FILOSOFIA INTEGRAL | A Humanidade e seu Desejo de Autonomia

Os iluministas gritaram aos quatro cantos que o que importava era a Razão. Não foi, porém, por acaso. O seu tempo experimentava mudanças significativas. O mundo não era mais estático, como antes. A tecnologia começava a se impor e a organização social estava ficando mais complexa. E tudo isso fruto da inteligência humana.

O orgulho que os homens começaram a sentir do seu poder de pensar e construir através do seu pensamento tinha seu fundamento e esse deslumbre levou-os a acreditar que eram capazes de, por si mesmos, atingir os mais altos saberes. As conquistas e os desenvolvimentos históricos, frutos da razão, foram tomados como “prova” desse poder. Afinal, se eles foram capazes de construir um mundo complexo e fascinante sem pedir ajuda a ninguém, apenas contando com a força de seu saber compartilhado uns com os outros, isso é a demonstração do poder da inteligência humana.

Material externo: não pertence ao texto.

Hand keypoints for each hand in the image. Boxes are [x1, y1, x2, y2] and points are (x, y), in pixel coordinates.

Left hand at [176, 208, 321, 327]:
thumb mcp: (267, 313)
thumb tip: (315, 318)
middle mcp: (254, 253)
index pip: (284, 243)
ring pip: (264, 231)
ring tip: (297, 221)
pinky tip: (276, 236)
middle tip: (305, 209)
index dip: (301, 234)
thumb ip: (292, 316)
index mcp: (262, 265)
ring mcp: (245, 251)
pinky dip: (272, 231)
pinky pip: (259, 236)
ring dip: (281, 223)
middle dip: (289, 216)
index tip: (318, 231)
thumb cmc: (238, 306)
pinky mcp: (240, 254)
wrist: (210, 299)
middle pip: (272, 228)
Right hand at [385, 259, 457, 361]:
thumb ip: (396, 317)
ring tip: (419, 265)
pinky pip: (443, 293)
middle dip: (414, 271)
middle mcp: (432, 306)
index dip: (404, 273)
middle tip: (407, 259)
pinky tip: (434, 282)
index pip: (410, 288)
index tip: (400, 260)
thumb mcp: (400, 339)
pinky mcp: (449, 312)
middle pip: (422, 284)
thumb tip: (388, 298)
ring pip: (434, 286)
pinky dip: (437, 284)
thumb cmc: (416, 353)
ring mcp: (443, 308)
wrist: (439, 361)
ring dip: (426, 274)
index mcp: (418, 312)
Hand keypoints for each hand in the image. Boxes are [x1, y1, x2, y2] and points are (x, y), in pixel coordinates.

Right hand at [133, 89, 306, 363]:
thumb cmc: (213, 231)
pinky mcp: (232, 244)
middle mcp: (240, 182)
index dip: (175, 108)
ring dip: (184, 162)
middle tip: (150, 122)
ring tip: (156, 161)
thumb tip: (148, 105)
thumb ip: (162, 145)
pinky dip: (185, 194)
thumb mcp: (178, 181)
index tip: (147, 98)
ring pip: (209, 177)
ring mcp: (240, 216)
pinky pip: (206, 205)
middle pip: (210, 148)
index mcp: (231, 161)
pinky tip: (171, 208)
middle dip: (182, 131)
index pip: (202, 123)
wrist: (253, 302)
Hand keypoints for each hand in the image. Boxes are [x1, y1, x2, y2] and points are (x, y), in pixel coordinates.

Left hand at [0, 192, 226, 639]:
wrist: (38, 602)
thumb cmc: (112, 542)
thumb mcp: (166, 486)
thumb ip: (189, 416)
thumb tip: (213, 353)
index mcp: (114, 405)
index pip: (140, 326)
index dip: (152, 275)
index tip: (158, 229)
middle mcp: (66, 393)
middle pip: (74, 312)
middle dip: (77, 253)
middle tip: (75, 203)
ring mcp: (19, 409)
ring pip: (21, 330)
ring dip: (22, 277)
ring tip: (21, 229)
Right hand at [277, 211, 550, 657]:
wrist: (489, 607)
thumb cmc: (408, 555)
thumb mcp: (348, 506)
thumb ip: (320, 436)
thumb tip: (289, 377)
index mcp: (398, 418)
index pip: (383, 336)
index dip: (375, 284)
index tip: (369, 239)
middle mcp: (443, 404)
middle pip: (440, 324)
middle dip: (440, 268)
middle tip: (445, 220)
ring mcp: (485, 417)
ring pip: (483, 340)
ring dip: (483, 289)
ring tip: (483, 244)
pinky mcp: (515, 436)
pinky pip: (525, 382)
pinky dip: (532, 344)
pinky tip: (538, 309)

Não é por acaso que a humanidade, depois de um tempo vacilante, oscilando entre o místico e o racional, escolheu este como o seu único guia. Na modernidade, ela assume, de vez, sua autonomia e rejeita todo suposto conhecimento que lhe fosse oferecido desde fora. Definiu que o que ela podia conhecer era somente aquilo que podia apreender por meio de suas próprias capacidades cognitivas.

Mas a Modernidade não é um acidente na história, e sim a culminância de um processo contínuo e gradativo que começa no Éden; é apenas um desdobramento do pecado de Adão. Se traçarmos uma linha cronológica da história do pensamento, vamos verificar que ela é uma marcha constante em direção a uma busca, cada vez maior, por parte dos homens, por independência de pensamento, por uma rejeição gradativa de qualquer ideia ou conceito que seja oriunda de uma autoridade que não a sua própria razão.

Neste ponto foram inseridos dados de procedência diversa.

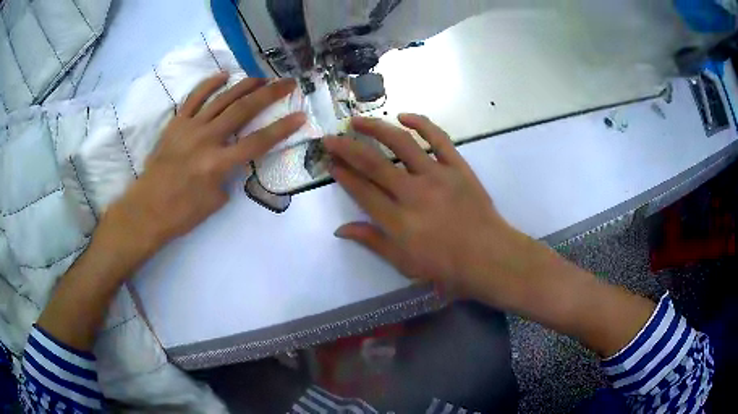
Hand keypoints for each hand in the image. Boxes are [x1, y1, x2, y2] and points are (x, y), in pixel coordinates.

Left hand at [101, 74, 305, 258]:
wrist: (147, 210)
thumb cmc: (181, 213)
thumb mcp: (215, 202)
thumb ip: (229, 176)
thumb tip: (233, 161)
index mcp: (218, 164)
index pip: (258, 142)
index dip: (282, 128)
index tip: (300, 116)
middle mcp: (206, 140)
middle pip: (243, 110)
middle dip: (269, 94)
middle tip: (287, 82)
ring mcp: (189, 128)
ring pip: (222, 99)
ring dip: (245, 85)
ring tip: (262, 77)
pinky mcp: (176, 124)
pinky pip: (194, 98)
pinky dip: (209, 84)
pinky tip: (224, 76)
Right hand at [324, 115, 536, 304]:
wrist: (490, 258)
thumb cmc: (446, 267)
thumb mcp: (404, 264)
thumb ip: (373, 242)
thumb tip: (341, 229)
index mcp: (398, 221)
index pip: (362, 190)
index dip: (342, 174)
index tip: (329, 162)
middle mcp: (413, 193)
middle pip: (373, 163)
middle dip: (347, 148)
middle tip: (330, 137)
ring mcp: (437, 176)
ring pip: (401, 143)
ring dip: (376, 128)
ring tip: (357, 120)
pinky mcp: (458, 167)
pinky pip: (439, 138)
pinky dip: (422, 123)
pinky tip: (404, 116)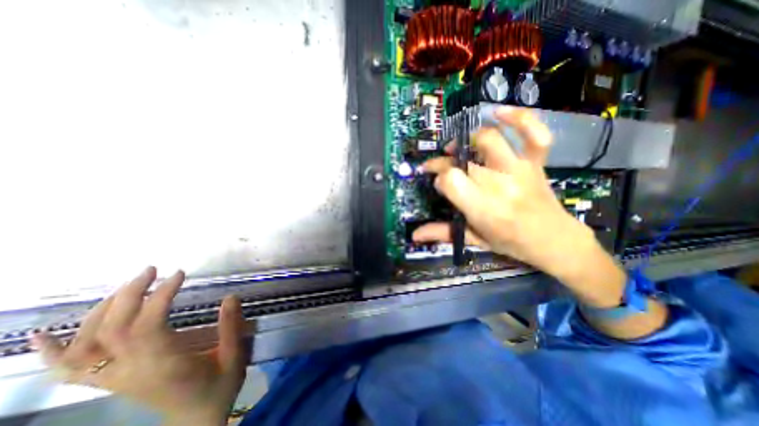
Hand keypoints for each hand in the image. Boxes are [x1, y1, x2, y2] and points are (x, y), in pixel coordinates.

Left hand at [33, 267, 245, 423]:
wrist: (197, 420)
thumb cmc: (219, 386)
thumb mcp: (234, 356)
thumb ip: (231, 327)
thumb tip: (230, 297)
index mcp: (164, 365)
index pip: (147, 325)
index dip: (160, 296)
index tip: (179, 274)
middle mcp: (132, 372)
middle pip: (111, 330)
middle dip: (129, 294)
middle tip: (152, 270)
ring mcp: (116, 379)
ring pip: (86, 345)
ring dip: (101, 311)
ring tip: (127, 287)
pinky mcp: (113, 382)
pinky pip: (69, 370)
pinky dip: (53, 352)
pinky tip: (47, 334)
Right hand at [415, 106, 598, 282]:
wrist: (555, 241)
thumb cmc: (510, 242)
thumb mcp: (474, 239)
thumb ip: (442, 233)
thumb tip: (414, 235)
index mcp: (483, 208)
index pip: (449, 179)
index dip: (438, 178)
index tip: (438, 183)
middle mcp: (500, 184)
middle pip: (463, 161)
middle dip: (444, 162)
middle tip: (440, 167)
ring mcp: (520, 169)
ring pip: (489, 140)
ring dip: (468, 139)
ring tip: (458, 148)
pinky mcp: (535, 162)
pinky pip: (533, 133)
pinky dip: (519, 118)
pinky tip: (499, 113)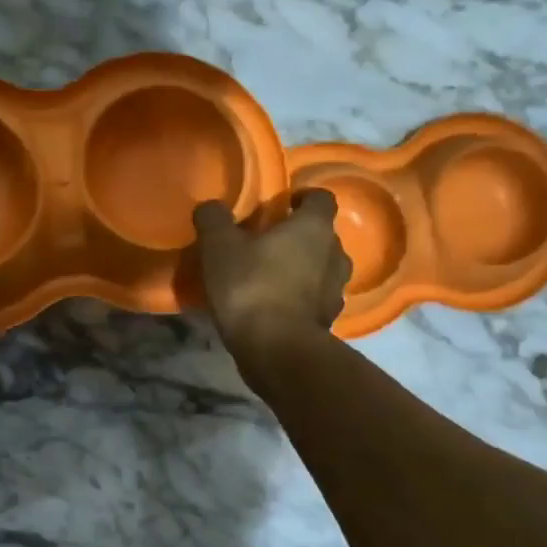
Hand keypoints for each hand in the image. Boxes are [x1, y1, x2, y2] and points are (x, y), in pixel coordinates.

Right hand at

A verdade é que a história do pensamento se mostra como uma mera continuidade do mito adâmico. Neste, o homem ouve uma voz (que seria como um daimon, retratado como uma serpente), que lhe diz que ele poderia ser como os deuses, ou seja, que poderia abarcar a realidade já não mais sob uma tutela superior, mas contando com suas próprias capacidades intrínsecas.

Obviamente que, ao considerar a sugestão soprada aos seus ouvidos, o homem só poderia tomar a tutoria divina como algo sufocante. Se há o anseio por agir com autonomia, toda direção dada por outrem passa a ser incômoda.

A partir de então, esse homem, que tinha o anseio de pensar por si mesmo, de conhecer por si mesmo, de estabelecer as próprias bases do seu pensamento, não poderia aceitar que outrem, ainda que fosse o próprio Deus, lhe outorgasse os princípios para o conhecimento. Portanto, rejeita-os peremptoriamente.

Adam quis ser como os deuses, negando a direção do Pedagogo e nisto consistiu o seu pecado. Pecado que ficou incrustado na alma dos seus descendentes, que permanecem em toda a sua história buscando sua autonomia, tentando afirmar que podem, por si mesmos, não só decifrar a realidade, mas determiná-la.

Mas essa pretensão de autonomia não foi um mero ato rebelde de quem se engana quanto às suas próprias capacidades. Pelo contrário, se o homem vislumbrou a possibilidade de ser como os deuses, é porque percebeu em si atributos semelhantes aos deles. O pecado adâmico só tem relevância porque foi realizado por um ser realmente poderoso, capaz de produzir maravilhas. O único problema é que, toda essa potência, sem os devidos princípios, além dos prodígios, é capaz de engendrar muitas dores.

Tanto que a história da humanidade pode ser resumida numa sequência de conquistas espetaculares, desenvolvimentos esplêndidos, criações maravilhosas e, ao mesmo tempo, de produção de mazelas horripilantes, violências sanguinolentas e crueldades inexplicáveis. O mesmo conhecimento que foi capaz de salvar civilizações inteiras, não demorou a ser usado para destruí-las.

Tudo isso, com efeito, é produto desse espírito humano, poderoso por sua semelhança com a divindade, mas perigoso, por rejeitar os princípios oferecidos por ela.

A rejeição da orientação divina lançou a humanidade no mundo por conta própria, abandonada em sua própria perspectiva, perdida em seu próprio ponto de vista, fechada em sua própria experiência, sem princípios, sem fundamentos. E o resultado disso está registrado na história: uma mistura de maravilhas e confusões que só os seres humanos são capazes de cometer.